Scott Stiteler, who will be Bianco's landlord, says that he sought a focus on unique eateries in the downtown properties that he owns.

"My objective was to create an intersection that people all over Tucson and hopefully from places farther away feel the need to go and check out," says Stiteler, who is also the landlord for Playground, HUB, Sparkroot and other eateries along Congress Street. "If you're going to have a place to explore, you need a dozen or more interesting, unique businesses in your buildings."

Stiteler's vision for creating a dining destination in downtown played a big role in Bianco's decision to open on Congress Street.
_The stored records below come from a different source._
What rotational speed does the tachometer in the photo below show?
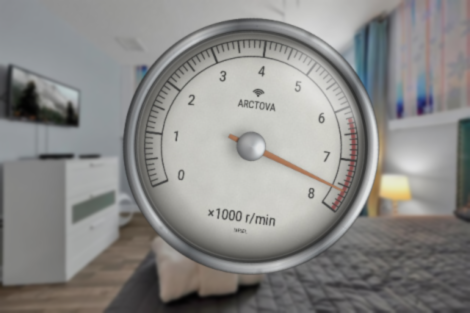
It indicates 7600 rpm
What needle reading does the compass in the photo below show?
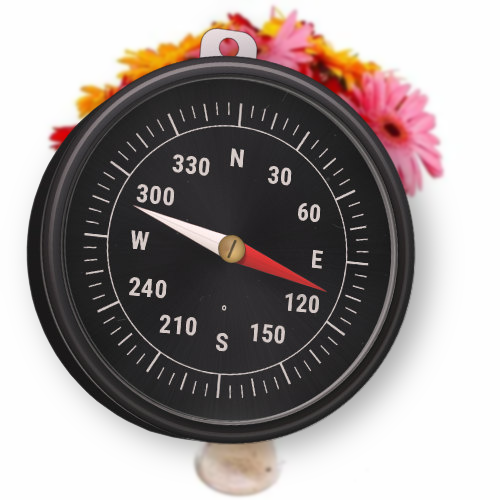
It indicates 107.5 °
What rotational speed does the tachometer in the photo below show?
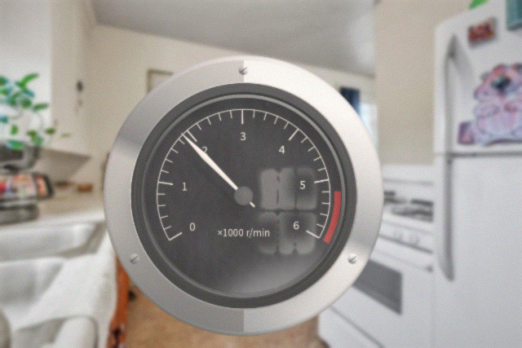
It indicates 1900 rpm
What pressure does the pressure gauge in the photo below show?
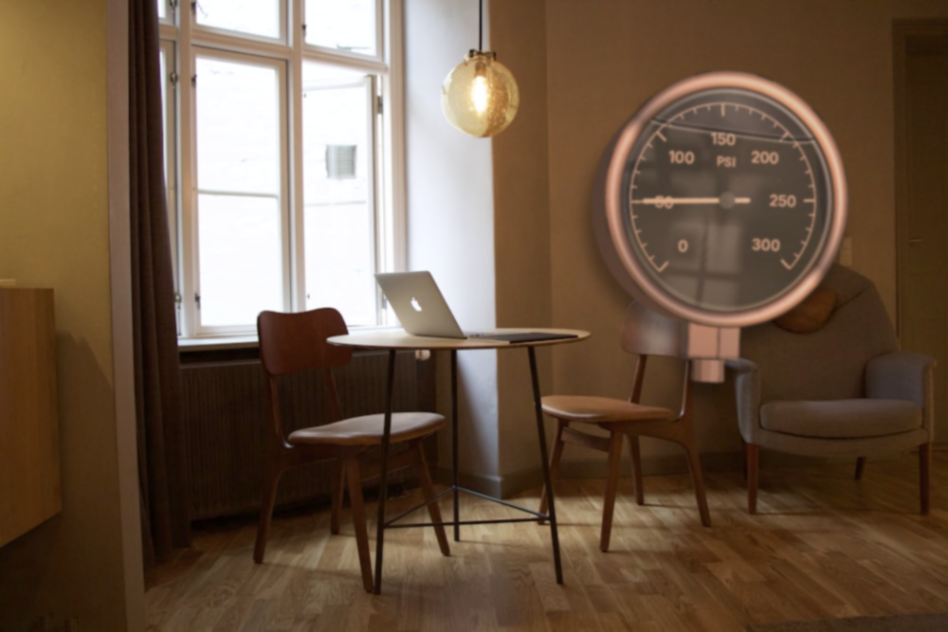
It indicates 50 psi
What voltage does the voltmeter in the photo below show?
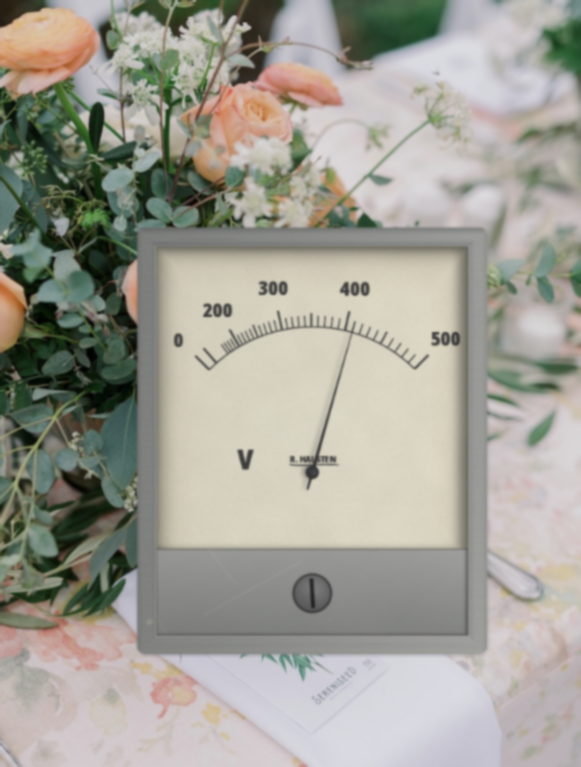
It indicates 410 V
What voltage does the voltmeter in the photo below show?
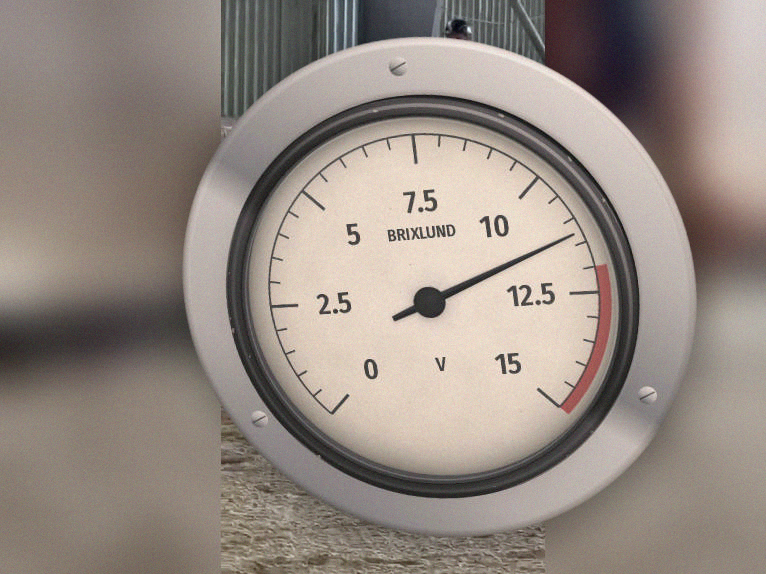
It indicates 11.25 V
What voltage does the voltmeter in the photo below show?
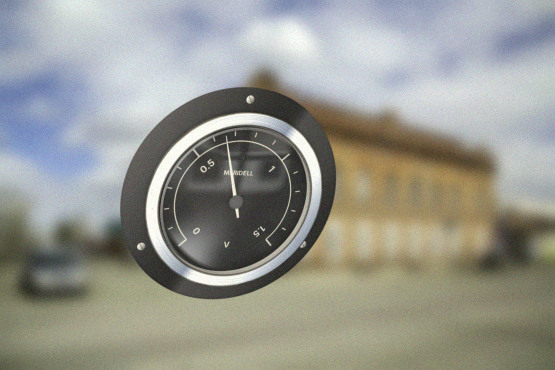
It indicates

"To do something that is bringing together people with good intentions—that's my kind of party," says Bianco. "I think when things feel like home, you find a way to stay in the neighborhood and work in the community."


WHY PIZZERIA BIANCO MATTERS

The idea that there's one singular best pizza in America (or the world) is a ridiculous notion. Sure, that sort of thing is fuel for lists in publications like ours, but really, there's so much preference involved that what we really mean when something gets the "best" label is that the process is right. Care is taken with the ingredients, the idea behind what's on the plate makes sense, but most of all, that when the food is in front of you, that there's a reaction beyond the basic satisfaction of having something to eat. The thing with Chris Bianco, what critics and pizza experts notice about how he works, is that he creates pizzas that are a reflection of his personality, a manifesto on how food should really be made coming out of an oven one after another every night. And when you have one of his pizzas in Phoenix (and soonish in Tucson), it all makes sense, whether it's the Wiseguy (wood-roasted onion, house smoked mozzarella and fennel sausage) or the cheeseless Marinara (tomato sauce, oregano and garlic). This is the sort of food you wish you ate all the time.

A few years ago, Chris Bianco was a guest on Martha Stewart's daytime talk show and in the middle of their pizza-making banter (as best as I remember it), Stewart mentioned that Bianco had lost his olive oil on the way to New York for the taping, as the TSA confiscated it. Bianco seemed a little sad to even talk about it, pointing out that the oil was his own blend from the Queen Creek Olive Mill, on the eastern hinterlands of the general Phoenix area. Stewart, because she's the sort of person used to having the best of everything, I imagine, replied that her olive oil was still quite good. Bianco just shrugged his shoulders and said that it might be, but it wasn't his.

I couldn't be more excited to have Chris Bianco in town. Sure, there's other pizza around and it's quite good, but it's not his.